:: TO DO ::
Only certain lines below are wanted: those starting at the line containing "left shoulder: (106, 93)" and ending at the line containing "left eye: (59, 101)", both included, each retyped exactly.

RECORDS Block Start

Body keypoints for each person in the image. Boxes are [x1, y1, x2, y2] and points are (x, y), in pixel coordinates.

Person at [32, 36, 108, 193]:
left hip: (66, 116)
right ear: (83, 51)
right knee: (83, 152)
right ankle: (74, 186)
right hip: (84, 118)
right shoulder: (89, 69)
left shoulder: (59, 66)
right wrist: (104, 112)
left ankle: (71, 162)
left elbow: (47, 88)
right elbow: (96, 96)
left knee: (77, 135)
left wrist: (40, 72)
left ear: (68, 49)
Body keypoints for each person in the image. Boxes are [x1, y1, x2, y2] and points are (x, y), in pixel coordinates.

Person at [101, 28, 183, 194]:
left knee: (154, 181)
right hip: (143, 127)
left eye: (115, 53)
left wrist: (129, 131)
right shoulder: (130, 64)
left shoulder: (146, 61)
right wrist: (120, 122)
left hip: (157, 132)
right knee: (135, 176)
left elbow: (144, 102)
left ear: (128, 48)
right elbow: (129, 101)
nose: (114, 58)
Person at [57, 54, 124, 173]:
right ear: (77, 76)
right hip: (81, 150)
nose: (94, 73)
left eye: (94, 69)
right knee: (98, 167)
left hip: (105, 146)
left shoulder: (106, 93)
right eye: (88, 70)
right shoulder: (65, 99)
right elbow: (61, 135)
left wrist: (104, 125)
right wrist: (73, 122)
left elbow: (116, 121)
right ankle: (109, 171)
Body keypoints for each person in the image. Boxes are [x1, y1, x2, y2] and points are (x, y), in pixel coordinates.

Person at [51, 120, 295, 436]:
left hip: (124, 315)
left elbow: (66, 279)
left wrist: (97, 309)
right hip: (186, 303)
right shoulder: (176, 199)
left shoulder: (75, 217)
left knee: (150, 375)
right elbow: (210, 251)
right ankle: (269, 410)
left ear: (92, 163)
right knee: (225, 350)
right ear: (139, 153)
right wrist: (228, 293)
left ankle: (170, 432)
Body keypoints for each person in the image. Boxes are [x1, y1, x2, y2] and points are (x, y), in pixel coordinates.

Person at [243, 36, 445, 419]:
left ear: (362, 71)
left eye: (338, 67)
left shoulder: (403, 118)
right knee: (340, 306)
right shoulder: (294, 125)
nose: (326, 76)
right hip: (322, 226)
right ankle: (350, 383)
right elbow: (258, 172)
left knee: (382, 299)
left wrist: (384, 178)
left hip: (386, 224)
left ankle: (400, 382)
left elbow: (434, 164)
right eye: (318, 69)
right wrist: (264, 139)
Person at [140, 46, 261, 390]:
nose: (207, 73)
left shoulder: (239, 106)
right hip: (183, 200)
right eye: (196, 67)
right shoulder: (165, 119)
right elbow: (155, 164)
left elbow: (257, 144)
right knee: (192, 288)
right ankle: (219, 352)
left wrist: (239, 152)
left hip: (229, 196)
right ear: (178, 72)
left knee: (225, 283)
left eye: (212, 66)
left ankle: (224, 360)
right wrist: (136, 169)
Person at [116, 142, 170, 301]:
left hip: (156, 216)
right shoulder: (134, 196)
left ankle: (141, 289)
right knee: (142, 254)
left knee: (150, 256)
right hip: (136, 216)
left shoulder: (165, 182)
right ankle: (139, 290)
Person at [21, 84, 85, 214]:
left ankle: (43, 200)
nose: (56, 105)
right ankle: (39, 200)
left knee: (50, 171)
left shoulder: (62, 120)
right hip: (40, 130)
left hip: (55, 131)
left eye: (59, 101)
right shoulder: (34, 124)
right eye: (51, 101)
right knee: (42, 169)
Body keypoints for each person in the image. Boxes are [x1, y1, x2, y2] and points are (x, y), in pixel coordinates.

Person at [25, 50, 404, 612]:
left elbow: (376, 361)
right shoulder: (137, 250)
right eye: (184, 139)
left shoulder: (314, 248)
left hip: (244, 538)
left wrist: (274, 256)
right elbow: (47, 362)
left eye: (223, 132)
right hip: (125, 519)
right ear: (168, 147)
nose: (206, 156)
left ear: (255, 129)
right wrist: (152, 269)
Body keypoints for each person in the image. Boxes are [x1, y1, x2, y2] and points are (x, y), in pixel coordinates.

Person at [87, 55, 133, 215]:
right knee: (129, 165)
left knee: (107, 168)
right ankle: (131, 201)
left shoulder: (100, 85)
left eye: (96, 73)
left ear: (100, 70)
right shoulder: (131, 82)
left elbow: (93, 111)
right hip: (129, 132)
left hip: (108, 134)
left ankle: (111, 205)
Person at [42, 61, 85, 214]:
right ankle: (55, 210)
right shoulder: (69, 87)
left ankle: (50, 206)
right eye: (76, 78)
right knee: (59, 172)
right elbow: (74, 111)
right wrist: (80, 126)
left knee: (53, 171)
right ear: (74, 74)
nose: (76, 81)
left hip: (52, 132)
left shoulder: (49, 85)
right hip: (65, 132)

RECORDS Block End
RECORDS Block Start

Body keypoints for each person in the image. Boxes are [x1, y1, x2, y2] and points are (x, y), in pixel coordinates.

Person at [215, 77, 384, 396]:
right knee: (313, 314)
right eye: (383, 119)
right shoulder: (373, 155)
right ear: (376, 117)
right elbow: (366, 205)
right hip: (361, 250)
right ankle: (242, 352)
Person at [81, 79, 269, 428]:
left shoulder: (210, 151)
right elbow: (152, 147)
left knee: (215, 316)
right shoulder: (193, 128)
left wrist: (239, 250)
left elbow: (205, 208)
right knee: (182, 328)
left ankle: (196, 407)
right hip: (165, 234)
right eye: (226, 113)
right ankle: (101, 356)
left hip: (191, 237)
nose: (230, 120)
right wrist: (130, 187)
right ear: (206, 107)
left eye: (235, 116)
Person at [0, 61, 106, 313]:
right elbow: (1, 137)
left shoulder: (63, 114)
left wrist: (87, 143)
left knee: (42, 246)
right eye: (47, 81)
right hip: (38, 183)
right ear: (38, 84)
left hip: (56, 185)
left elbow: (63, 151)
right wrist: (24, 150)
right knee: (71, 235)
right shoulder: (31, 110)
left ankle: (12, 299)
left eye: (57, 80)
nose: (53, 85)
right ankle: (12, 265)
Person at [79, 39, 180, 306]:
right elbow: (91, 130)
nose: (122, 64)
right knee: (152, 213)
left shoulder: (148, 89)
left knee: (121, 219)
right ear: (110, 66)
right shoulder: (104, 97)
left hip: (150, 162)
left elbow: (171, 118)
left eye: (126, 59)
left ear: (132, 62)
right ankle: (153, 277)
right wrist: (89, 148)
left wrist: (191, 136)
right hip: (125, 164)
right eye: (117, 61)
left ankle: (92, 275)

RECORDS Block End
RECORDS Block Start

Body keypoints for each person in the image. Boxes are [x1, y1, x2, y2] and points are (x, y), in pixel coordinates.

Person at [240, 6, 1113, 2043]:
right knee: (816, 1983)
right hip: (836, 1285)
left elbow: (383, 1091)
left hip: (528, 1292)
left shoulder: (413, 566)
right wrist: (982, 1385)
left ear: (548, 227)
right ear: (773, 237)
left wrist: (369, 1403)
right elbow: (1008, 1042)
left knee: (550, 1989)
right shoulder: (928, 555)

RECORDS Block End

:: SOLUTION FOR THIS PROBLEM ::
left shoulder: (106, 93)
right eye: (88, 70)
right shoulder: (65, 99)
right elbow: (61, 135)
left wrist: (104, 125)
right wrist: (73, 122)
left elbow: (116, 121)
right ankle: (109, 171)
Body keypoints for each person in the image. Boxes are [x1, y1, x2, y2] and points are (x, y), in pixel coordinates.

Person at [51, 120, 295, 436]:
left hip: (124, 315)
left elbow: (66, 279)
left wrist: (97, 309)
right hip: (186, 303)
right shoulder: (176, 199)
left shoulder: (75, 217)
left knee: (150, 375)
right elbow: (210, 251)
right ankle: (269, 410)
left ear: (92, 163)
right knee: (225, 350)
right ear: (139, 153)
right wrist: (228, 293)
left ankle: (170, 432)
Body keypoints for each person in the image. Boxes are [x1, y1, x2, y2] and points are (x, y), in pixel coordinates.

Person at [243, 36, 445, 419]:
left ear: (362, 71)
left eye: (338, 67)
left shoulder: (403, 118)
right knee: (340, 306)
right shoulder: (294, 125)
nose: (326, 76)
right hip: (322, 226)
right ankle: (350, 383)
right elbow: (258, 172)
left knee: (382, 299)
left wrist: (384, 178)
left hip: (386, 224)
left ankle: (400, 382)
left elbow: (434, 164)
right eye: (318, 69)
right wrist: (264, 139)
Person at [140, 46, 261, 390]:
nose: (207, 73)
left shoulder: (239, 106)
right hip: (183, 200)
right eye: (196, 67)
right shoulder: (165, 119)
right elbow: (155, 164)
left elbow: (257, 144)
right knee: (192, 288)
right ankle: (219, 352)
left wrist: (239, 152)
left hip: (229, 196)
right ear: (178, 72)
left knee: (225, 283)
left eye: (212, 66)
left ankle: (224, 360)
right wrist: (136, 169)
Person at [116, 142, 170, 301]:
left hip: (156, 216)
right shoulder: (134, 196)
left ankle: (141, 289)
right knee: (142, 254)
left knee: (150, 256)
right hip: (136, 216)
left shoulder: (165, 182)
right ankle: (139, 290)
Person at [21, 84, 85, 214]:
left ankle: (43, 200)
nose: (56, 105)
right ankle: (39, 200)
left knee: (50, 171)
left shoulder: (62, 120)
right hip: (40, 130)
left hip: (55, 131)
left eye: (59, 101)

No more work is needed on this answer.